如何将N个字符串编码为具有最小位数的二进制数

Question

I have a list of names, ArrayList<String> names . For example:

ArrayList<String> names= new ArrayList<String>();
names.add("foo1"); 
names.add("foo2");
names.add("foo3");
names.add("foo4");
names.add("foo5");

Then I can encode these five names into binary numbers with (ceiling(log(5))=) 3 digits: foo1=000, foo2=001, foo3=010, foo4=011, foo5=100 . I want a function which looks like public int[] return_binary_encoding(String name, ArrayList<String> names) , where name is in names .

Answer 1

Thanks to all who helped me with their comments.

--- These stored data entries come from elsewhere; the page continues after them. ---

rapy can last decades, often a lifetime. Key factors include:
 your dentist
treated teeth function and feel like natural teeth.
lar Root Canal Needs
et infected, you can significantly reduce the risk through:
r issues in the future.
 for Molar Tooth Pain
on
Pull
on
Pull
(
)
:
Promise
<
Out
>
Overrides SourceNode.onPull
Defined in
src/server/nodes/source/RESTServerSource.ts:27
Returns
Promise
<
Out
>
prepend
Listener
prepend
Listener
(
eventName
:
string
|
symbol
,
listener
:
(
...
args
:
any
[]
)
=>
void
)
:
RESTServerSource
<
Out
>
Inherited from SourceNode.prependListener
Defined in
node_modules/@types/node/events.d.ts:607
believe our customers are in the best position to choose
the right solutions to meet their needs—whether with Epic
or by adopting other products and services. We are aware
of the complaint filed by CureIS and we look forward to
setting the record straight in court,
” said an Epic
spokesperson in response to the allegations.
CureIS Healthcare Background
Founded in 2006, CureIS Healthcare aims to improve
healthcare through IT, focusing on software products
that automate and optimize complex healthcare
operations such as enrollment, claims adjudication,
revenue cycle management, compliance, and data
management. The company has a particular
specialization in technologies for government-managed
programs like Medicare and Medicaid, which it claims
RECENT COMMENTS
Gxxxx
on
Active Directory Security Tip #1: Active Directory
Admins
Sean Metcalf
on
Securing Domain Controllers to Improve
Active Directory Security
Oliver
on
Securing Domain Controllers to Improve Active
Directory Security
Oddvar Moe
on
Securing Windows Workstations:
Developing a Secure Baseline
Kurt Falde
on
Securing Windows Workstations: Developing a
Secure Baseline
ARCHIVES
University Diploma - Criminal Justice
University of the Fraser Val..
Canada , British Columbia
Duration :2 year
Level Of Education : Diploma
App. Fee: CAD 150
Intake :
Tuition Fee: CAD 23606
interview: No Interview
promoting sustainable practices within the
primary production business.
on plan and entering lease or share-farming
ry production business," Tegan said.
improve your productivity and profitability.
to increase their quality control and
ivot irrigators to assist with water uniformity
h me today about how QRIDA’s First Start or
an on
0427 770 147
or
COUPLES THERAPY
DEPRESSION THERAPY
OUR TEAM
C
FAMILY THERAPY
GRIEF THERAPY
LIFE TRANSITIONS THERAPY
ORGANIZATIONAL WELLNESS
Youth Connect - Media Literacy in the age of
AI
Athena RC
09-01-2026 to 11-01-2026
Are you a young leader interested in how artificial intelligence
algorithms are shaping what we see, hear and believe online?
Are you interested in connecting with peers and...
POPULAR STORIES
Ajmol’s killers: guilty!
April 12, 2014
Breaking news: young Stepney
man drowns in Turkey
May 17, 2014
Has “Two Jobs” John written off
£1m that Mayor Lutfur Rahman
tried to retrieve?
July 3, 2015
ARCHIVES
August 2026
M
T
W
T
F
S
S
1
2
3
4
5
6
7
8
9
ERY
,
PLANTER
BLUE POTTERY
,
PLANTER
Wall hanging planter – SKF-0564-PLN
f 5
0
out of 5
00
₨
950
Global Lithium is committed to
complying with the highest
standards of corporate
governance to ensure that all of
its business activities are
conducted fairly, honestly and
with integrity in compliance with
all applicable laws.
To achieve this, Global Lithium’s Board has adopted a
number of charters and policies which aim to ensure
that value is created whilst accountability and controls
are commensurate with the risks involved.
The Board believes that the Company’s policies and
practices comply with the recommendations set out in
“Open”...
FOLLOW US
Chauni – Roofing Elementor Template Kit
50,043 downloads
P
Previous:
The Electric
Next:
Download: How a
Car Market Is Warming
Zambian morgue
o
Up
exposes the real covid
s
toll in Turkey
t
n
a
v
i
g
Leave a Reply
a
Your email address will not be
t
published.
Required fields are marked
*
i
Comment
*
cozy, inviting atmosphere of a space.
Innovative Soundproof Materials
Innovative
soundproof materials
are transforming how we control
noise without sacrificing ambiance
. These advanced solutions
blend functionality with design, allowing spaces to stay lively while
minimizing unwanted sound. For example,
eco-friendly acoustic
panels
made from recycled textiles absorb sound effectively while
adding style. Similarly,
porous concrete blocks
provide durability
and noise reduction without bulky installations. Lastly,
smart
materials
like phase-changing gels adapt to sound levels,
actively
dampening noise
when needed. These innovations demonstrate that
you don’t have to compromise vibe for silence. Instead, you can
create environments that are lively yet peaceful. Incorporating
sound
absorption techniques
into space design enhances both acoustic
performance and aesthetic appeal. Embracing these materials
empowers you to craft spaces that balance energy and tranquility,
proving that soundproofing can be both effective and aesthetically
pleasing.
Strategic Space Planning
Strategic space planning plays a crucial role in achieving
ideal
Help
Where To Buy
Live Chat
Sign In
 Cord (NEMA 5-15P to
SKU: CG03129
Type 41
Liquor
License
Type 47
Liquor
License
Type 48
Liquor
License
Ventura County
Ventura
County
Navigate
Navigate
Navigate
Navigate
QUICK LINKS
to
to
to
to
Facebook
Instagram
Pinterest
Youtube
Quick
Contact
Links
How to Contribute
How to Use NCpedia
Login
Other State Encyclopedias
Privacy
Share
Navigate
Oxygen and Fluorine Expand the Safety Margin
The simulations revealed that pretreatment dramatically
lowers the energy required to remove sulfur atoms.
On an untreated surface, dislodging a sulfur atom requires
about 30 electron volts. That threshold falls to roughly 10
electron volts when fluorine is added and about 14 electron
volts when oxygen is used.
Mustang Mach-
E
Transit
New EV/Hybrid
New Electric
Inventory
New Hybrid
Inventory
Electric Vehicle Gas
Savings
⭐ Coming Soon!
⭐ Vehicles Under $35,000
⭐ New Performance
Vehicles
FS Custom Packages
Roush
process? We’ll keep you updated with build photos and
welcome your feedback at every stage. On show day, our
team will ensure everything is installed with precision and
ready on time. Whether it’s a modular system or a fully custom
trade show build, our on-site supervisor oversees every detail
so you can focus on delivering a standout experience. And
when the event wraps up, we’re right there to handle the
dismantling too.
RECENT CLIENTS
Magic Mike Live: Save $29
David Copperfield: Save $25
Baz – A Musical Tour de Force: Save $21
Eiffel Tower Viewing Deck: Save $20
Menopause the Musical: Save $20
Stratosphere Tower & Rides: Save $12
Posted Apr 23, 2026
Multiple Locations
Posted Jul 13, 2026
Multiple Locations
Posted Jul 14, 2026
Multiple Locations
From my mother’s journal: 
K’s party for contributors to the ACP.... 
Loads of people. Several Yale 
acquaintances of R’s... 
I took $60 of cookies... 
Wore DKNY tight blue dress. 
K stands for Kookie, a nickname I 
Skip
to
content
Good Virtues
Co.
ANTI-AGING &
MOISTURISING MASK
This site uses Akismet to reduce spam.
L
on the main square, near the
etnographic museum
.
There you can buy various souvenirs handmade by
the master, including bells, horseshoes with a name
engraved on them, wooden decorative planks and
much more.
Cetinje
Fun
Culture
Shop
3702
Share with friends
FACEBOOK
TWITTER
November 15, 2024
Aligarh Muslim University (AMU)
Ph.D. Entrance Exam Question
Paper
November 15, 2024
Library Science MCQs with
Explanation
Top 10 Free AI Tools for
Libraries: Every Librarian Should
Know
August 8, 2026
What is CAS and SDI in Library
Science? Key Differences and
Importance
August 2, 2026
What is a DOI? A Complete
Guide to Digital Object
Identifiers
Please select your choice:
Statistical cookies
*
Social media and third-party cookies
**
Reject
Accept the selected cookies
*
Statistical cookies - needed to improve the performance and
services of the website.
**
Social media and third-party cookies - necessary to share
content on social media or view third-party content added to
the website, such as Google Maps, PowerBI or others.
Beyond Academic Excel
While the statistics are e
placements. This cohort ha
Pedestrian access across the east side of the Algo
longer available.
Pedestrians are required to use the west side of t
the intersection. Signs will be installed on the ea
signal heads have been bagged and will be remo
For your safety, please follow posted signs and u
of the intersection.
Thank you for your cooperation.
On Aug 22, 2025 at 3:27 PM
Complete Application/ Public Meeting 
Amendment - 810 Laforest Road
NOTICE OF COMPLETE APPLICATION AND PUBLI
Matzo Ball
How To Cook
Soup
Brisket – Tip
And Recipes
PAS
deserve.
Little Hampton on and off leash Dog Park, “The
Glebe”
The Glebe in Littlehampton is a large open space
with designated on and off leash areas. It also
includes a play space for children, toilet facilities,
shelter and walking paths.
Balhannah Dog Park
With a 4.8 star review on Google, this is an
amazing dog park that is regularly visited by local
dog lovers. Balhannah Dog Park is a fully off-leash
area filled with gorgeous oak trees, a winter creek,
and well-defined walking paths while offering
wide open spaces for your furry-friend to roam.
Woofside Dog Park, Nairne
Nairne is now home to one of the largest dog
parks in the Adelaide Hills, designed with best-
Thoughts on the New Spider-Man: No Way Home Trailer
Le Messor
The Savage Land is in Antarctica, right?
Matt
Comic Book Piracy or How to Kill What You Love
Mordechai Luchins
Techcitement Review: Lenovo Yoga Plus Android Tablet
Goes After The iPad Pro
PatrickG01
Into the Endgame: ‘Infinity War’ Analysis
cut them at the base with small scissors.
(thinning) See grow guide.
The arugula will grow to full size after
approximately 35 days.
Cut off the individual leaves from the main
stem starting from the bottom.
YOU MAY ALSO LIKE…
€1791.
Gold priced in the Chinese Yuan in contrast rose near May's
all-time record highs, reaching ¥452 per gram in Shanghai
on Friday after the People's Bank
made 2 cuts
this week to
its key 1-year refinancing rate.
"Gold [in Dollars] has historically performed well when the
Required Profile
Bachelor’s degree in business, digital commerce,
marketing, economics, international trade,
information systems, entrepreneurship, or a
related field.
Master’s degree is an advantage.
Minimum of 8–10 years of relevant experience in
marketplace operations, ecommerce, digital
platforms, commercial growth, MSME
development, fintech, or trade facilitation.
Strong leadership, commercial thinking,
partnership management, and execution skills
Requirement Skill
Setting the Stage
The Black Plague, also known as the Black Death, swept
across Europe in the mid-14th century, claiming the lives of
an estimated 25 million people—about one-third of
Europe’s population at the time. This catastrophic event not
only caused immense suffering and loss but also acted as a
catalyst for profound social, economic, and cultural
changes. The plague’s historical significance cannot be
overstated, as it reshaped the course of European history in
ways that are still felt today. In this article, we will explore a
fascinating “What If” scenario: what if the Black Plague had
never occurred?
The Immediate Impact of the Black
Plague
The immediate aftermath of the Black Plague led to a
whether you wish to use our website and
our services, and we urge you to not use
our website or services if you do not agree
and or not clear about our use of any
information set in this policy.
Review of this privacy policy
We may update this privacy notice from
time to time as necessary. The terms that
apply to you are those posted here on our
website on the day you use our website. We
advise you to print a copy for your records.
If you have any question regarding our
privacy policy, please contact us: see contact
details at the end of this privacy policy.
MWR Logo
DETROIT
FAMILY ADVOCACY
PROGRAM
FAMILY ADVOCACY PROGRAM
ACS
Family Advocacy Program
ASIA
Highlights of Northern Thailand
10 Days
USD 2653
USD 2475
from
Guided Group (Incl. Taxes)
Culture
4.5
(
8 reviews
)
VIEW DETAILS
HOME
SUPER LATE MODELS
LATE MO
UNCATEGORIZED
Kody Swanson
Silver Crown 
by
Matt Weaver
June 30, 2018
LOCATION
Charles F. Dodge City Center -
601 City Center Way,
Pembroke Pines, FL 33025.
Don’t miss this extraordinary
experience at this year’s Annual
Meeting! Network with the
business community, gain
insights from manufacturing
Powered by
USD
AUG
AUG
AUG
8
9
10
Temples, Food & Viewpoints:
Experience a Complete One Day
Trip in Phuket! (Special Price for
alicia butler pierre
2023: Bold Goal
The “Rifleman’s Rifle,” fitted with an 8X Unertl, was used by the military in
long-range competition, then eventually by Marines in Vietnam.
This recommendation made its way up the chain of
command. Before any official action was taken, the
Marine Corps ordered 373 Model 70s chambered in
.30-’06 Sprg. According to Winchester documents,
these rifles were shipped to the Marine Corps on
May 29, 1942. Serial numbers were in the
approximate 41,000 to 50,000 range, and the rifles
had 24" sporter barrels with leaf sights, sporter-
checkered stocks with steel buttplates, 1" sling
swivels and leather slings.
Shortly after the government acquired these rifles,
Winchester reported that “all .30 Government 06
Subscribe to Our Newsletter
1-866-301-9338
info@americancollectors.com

    public int[] return_binary_encoding(String name, ArrayList<String> names) {

    int code[];
    int domain_size= names.size();
    int siz_of_code= (int)Math.ceil(Math.log(domain_size)/Math.log(2));
    code= new int[siz_of_code];     //it is initialized to 0 by default

    int index= names.indexOf(name);
    String binary_code= Integer.toBinaryString(index);

    //insert binary_code in code from right
    int counter= code.length - 1;
    for(int i= binary_code.length()-1; i>= 0; i--) {
        int digit= Character.getNumericValue(binary_code.charAt(i));
        code[counter]= digit;
        counter --;
    }


    return code;
}